By that time Theodore Jr. was a sturdy lad of 19 who liked to collect butterflies and beetles and to frequent the Smithsonian Institution. He was a sophomore at Harvard, traditional Roosevelt college. Two years younger was tall, lanky Kermit, then at Groton. Archibald ("Archie") was 12, not too old to romp with Quentin, 9, mischievous leader of his "White House Gang." Quieter than her half-sister was amiable Ethel.
From the White House, Mr. Roosevelt went momentously into the heart of Africa. Kermit, fond of cameras, went along as official photographer. Three years ago Kermit again went on an expedition, this time with Theodore Jr. In Asia they bagged many a rare beast for Chicago's Field Museum (No. 1 Quarry: a giant panda ). Last week Kermit headed a New York Zoological Society Committee to measure North American game captures, to authenticate "biggest" records.
Theodore Jr., more than the others, deliberately patterned his life on his father's. Like his father, he was Assistant Secretary of the Navy. Unlike his father, he ran for Governor of New York and lost. In 1929 he was appointed Governor of Porto Rico, a small job but better than none.
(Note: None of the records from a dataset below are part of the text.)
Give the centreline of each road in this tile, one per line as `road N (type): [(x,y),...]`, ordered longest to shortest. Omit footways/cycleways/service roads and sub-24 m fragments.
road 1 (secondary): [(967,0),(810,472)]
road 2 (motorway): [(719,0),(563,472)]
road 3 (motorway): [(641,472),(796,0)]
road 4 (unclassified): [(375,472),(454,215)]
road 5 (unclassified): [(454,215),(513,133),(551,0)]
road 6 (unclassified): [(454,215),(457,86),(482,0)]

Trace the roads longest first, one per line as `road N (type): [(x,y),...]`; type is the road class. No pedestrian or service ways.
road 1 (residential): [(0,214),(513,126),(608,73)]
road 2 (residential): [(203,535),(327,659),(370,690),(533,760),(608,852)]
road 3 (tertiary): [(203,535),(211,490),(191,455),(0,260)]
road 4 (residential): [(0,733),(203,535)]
Imitating his father's smile he twirled his top hat above his head when he landed at San Juan in a gesture so typically Rooseveltian that the crowd yelled with delight.
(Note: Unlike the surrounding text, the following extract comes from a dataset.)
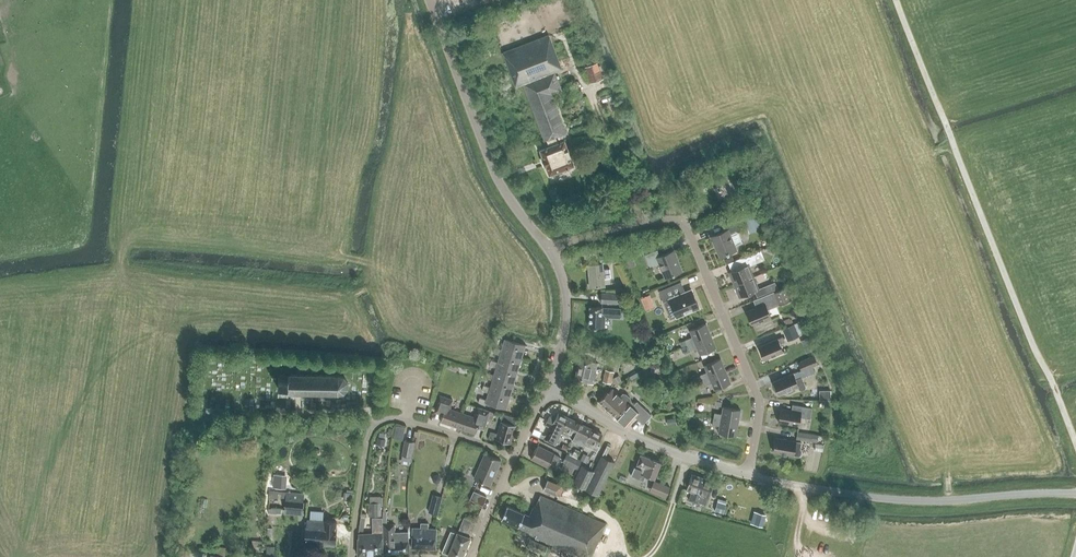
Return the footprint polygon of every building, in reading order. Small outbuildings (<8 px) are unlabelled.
[(562,137),(567,136),(566,133),(566,132),(551,94),(561,90),(554,72),(562,69),(549,35),(503,52),(516,86),(523,84),(544,140),(547,140),(549,146),(539,150),(543,159),(542,159),(545,165),(549,174),(573,165),(564,140),(562,137)] [(590,83),(603,78),(597,62),(584,67),(590,83)] [(743,218),(746,226),(754,222),(757,230),(760,229),(754,214),(743,218)] [(739,231),(734,219),(722,224),(725,230),(711,236),(720,257),(736,250),(729,235),(739,231)] [(665,278),(681,271),(673,250),(659,256),(657,250),(645,255),(649,266),(659,262),(665,278)] [(753,276),(749,266),(764,259),(761,250),(741,259),(744,266),(732,271),(729,272),(734,284),(753,276)] [(632,254),(626,255),(629,265),(635,264),(632,254)] [(729,263),(732,271),(744,266),(741,259),(740,258),(729,263)] [(590,287),(604,286),(603,279),(610,278),(609,268),(602,269),(602,264),(588,265),(590,287)] [(770,284),(758,289),(753,276),(734,284),(739,297),(754,290),(757,297),(773,290),(770,284)] [(663,302),(669,299),(676,316),(698,307),(691,290),(685,292),(681,281),(658,291),(663,302)] [(767,309),(770,307),(778,304),(778,305),(791,300),(786,288),(773,293),(774,294),(754,302),(756,307),(746,311),(751,324),(770,316),(767,309)] [(617,303),(617,293),(601,292),(600,302),(617,303)] [(649,294),(641,297),(646,309),(654,306),(649,294)] [(605,317),(613,317),(620,318),(620,309),(602,308),(602,307),(590,306),(588,327),(604,327),(605,317)] [(789,318),(783,320),(786,326),(792,324),(790,320),(789,318)] [(793,324),(798,335),(805,332),(801,321),(793,324)] [(687,344),(687,345),(710,335),(705,323),(689,330),(692,336),(685,340),(687,344)] [(788,340),(799,336),(798,335),(793,324),(783,328),(788,340)] [(710,335),(687,345),(690,351),(697,348),(700,354),(715,348),(710,335)] [(779,344),(784,342),(782,337),(758,347),(764,359),(783,351),(779,344)] [(803,340),(808,351),(813,349),(814,349),(809,337),(808,337),(803,340)] [(493,352),(500,355),(501,352),(521,358),(525,345),(505,339),(501,349),(495,347),(493,352)] [(714,354),(712,349),(700,354),(702,359),(714,354)] [(497,364),(517,370),(521,358),(501,352),(500,355),(498,361),(491,359),(489,364),(496,367),(497,364)] [(778,394),(798,386),(799,389),(801,390),(804,388),(805,386),(801,377),(814,372),(812,366),(817,364),(814,356),(798,363),(801,370),(773,382),(778,394)] [(592,384),(598,363),(592,361),(579,358),(574,380),(587,383),(592,384)] [(700,375),(700,376),(694,379),(696,383),(702,380),(725,371),(720,358),(704,365),(707,372),(700,375)] [(493,377),(513,383),(517,370),(497,364),(496,367),(494,374),(487,372),(486,377),(492,380),(493,377)] [(650,373),(646,367),(641,370),(645,376),(650,373)] [(611,383),(614,371),(605,369),(602,381),(611,383)] [(702,380),(702,381),(698,383),(700,387),(711,383),(714,390),(730,383),(725,371),(702,380)] [(278,388),(287,389),(287,393),(296,393),(298,393),(301,393),(338,394),(343,392),(347,388),(348,382),(344,376),(338,375),(300,375),(298,375),(297,375),(287,375),(282,375),(281,378),(278,378),(278,388)] [(618,375),(612,378),(615,384),(621,381),(618,375)] [(489,389),(510,395),(513,383),(493,377),(492,380),(490,387),(483,385),(482,389),(488,392),(489,389)] [(607,391),(598,401),(616,417),(626,426),(635,416),(642,423),(651,414),(637,402),(635,405),(631,401),(630,397),(626,394),(622,393),(620,395),(612,388),(608,392),(607,391)] [(489,389),(488,392),(486,399),(479,397),(478,402),(485,405),(486,402),(506,408),(510,395),(489,389)] [(434,413),(442,416),(440,421),(458,427),(462,413),(449,408),(451,402),(447,401),(448,398),(440,395),(434,413)] [(778,422),(798,425),(800,417),(810,419),(812,408),(805,407),(792,404),(791,410),(780,408),(778,422)] [(479,407),(478,411),(476,417),(462,413),(458,427),(475,433),(477,428),(483,430),(488,417),(489,411),(479,407)] [(714,413),(713,418),(737,423),(740,409),(723,407),(722,414),(714,413)] [(563,428),(568,417),(558,412),(555,419),(549,416),(544,425),(550,428),(544,440),(555,445),(561,433),(563,428)] [(496,439),(510,443),(515,425),(514,424),(516,417),(503,414),(497,434),(491,432),(489,437),(496,439)] [(572,439),(580,423),(568,417),(563,428),(561,433),(572,439)] [(737,423),(713,418),(712,424),(720,426),(718,433),(735,436),(737,423)] [(393,434),(403,437),(406,423),(396,421),(393,434)] [(586,440),(592,429),(580,423),(572,439),(583,444),(586,439),(586,440)] [(602,434),(592,429),(586,440),(586,439),(583,444),(597,451),(599,446),(596,444),(602,434)] [(818,435),(797,432),(796,439),(817,442),(818,435)] [(385,440),(377,438),(375,444),(384,446),(385,440)] [(773,451),(793,455),(798,456),(801,454),(801,450),(800,448),(801,442),(775,438),(773,451)] [(410,456),(413,441),(405,440),(402,455),(410,456)] [(558,461),(560,457),(537,445),(530,458),(547,467),(552,458),(558,461)] [(575,449),(572,455),(577,458),(580,451),(575,449)] [(474,478),(489,485),(500,460),(485,453),(474,478)] [(589,456),(583,453),(580,460),(586,462),(589,456)] [(577,468),(581,461),(567,454),(563,462),(564,462),(560,469),(571,475),(575,467),(577,468)] [(654,479),(660,462),(640,454),(635,467),(634,466),(630,475),(644,481),(646,476),(654,479)] [(598,495),(614,462),(601,455),(594,471),(582,465),(573,483),(598,495)] [(287,475),(274,474),(273,487),(286,488),(287,475)] [(708,497),(713,482),(691,474),(686,490),(692,491),(689,500),(700,504),(700,502),(705,504),(708,497)] [(561,486),(546,479),(542,490),(557,496),(561,486)] [(665,497),(669,487),(653,481),(649,491),(665,497)] [(482,505),(486,497),(473,491),(470,500),(482,505)] [(304,493),(286,492),(284,514),(302,516),(304,493)] [(354,493),(344,492),(343,500),(353,501),(354,493)] [(437,514),(441,497),(433,495),(428,511),(437,514)] [(604,524),(539,495),(535,505),(534,505),(529,515),(507,506),(501,519),(536,534),(534,537),(579,556),(589,556),(604,524)] [(726,504),(717,501),(714,511),(722,514),(726,504)] [(381,516),(381,502),(369,502),(369,516),(381,516)] [(336,521),(323,520),(324,510),(310,509),(309,519),(307,519),(307,526),(305,526),(304,544),(315,545),(315,546),(324,547),(324,546),(335,546),(336,521)] [(762,526),(766,515),(758,512),(754,524),(762,526)] [(372,533),(358,533),(357,533),(357,555),(382,554),(382,517),(372,517),(372,533)] [(464,518),(459,530),(471,535),(476,522),(475,522),(464,518)] [(435,548),(436,528),(427,528),(427,523),(421,523),(420,528),(412,527),(411,547),(435,548)] [(383,553),(409,552),(408,531),(394,532),(394,524),(383,524),(383,553)] [(470,537),(451,531),(442,552),(456,556),(462,556),(470,537)] [(544,555),(547,546),(530,539),(526,547),(544,555)] [(224,556),(226,548),(217,546),(216,555),(210,554),(209,556),(224,556)]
Too busy to ahunting go was Archibald. In 1924 as a minor employe of Sinclair Oil Co. he gave the Senate evidence against his employer which was the first big break in the oil scandals. He transferred to Roosevelt & Sons, bankers, was made a partner in 1926, representing the fifth Roosevelt generation in the firm.
Of the two daughters, "Princess Alice," as Mrs. Longworth, is more prominent, occupies a strategic position in Washington. Ethel, now Mrs. Richard Derby, lives quietly in Oyster Bay. Except for Alice, whose daughter Paulina is now 6, each of the Roosevelt children has obeyed his father's command for large families to combat "race suicide." Ethel has three living children, a son having died in 1922; her brothers each have four.
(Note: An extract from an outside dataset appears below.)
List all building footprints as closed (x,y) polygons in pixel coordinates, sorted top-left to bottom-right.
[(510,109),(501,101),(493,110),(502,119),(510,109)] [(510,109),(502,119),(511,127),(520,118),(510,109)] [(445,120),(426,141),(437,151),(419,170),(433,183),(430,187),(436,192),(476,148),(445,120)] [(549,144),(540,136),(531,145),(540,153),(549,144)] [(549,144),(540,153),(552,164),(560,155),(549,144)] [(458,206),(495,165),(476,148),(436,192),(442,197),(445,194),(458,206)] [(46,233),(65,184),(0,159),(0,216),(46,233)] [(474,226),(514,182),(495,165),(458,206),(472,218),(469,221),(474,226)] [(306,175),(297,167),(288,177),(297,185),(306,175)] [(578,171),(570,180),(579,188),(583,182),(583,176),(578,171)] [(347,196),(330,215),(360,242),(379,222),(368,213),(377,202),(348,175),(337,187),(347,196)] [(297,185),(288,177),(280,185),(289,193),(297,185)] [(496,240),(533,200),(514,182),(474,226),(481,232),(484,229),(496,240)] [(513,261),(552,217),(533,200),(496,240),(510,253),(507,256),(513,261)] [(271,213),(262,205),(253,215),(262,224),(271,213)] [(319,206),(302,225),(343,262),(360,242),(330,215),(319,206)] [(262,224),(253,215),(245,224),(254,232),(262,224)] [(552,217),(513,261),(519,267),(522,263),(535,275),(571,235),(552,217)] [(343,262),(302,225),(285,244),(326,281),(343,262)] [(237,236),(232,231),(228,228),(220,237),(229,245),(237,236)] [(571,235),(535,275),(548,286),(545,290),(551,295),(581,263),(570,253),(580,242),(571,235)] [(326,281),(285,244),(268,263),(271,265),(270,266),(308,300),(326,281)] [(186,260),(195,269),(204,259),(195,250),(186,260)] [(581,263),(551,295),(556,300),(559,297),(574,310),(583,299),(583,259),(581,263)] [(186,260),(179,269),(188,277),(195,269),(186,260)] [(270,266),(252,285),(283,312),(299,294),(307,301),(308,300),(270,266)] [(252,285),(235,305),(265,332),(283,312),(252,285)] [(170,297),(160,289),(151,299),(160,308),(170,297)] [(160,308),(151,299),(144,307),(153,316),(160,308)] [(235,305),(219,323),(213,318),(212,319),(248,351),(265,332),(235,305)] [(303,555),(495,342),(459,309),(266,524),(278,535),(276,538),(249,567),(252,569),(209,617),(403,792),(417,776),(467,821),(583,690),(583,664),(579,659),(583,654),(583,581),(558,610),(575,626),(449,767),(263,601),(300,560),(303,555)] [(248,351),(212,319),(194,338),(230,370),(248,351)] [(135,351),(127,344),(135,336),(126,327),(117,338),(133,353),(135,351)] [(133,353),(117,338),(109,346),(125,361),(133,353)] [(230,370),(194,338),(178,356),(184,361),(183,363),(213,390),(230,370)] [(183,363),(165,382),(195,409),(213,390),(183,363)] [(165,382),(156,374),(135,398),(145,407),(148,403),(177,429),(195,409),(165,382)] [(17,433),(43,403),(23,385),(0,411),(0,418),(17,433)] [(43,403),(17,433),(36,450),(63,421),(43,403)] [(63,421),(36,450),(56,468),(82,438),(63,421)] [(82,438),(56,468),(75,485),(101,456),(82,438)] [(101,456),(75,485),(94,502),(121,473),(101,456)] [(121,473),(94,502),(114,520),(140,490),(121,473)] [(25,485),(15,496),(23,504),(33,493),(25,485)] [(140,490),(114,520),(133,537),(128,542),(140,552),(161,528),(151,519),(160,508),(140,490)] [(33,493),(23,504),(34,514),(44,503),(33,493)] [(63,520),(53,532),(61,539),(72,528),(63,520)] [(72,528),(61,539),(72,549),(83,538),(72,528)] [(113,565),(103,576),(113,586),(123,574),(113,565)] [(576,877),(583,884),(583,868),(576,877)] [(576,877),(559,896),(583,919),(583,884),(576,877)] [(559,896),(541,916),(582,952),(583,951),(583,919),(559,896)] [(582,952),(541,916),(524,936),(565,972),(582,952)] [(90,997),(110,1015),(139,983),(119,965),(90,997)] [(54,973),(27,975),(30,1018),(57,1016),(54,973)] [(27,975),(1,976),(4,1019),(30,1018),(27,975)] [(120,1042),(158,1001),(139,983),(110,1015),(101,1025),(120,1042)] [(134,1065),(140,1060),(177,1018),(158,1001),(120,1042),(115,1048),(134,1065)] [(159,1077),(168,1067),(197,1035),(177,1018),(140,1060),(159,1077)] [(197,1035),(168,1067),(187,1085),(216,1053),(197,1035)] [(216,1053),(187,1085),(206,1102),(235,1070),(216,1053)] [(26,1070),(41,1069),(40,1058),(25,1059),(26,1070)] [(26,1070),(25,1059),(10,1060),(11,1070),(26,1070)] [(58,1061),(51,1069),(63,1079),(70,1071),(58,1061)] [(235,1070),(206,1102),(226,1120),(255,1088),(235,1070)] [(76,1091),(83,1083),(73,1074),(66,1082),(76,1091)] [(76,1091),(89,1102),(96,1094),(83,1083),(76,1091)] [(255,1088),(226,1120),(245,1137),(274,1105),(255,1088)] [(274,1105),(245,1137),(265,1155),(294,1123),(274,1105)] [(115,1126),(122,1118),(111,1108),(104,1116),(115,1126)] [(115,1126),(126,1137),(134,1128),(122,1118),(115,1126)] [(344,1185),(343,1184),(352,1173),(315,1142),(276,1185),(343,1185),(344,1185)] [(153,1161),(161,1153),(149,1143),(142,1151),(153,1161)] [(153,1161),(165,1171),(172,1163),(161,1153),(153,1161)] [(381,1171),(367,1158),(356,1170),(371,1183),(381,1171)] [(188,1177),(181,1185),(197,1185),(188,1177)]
In Oyster Bay lives Mrs. Edith Kermit Carow Roosevelt. In secluded dignity she is quietly proud of Roosevelts past & present. She recalls that black day in July 1918 when word came that Quentin had been killed in the Air Service in France while Theodore Jr., a major, was wounded and Archibald was recovering from wounds. She knew that if her husband were alive he would say: "Bully! Bully!" at Kermit's acquisition of one of the biggest U. S. shipping groups.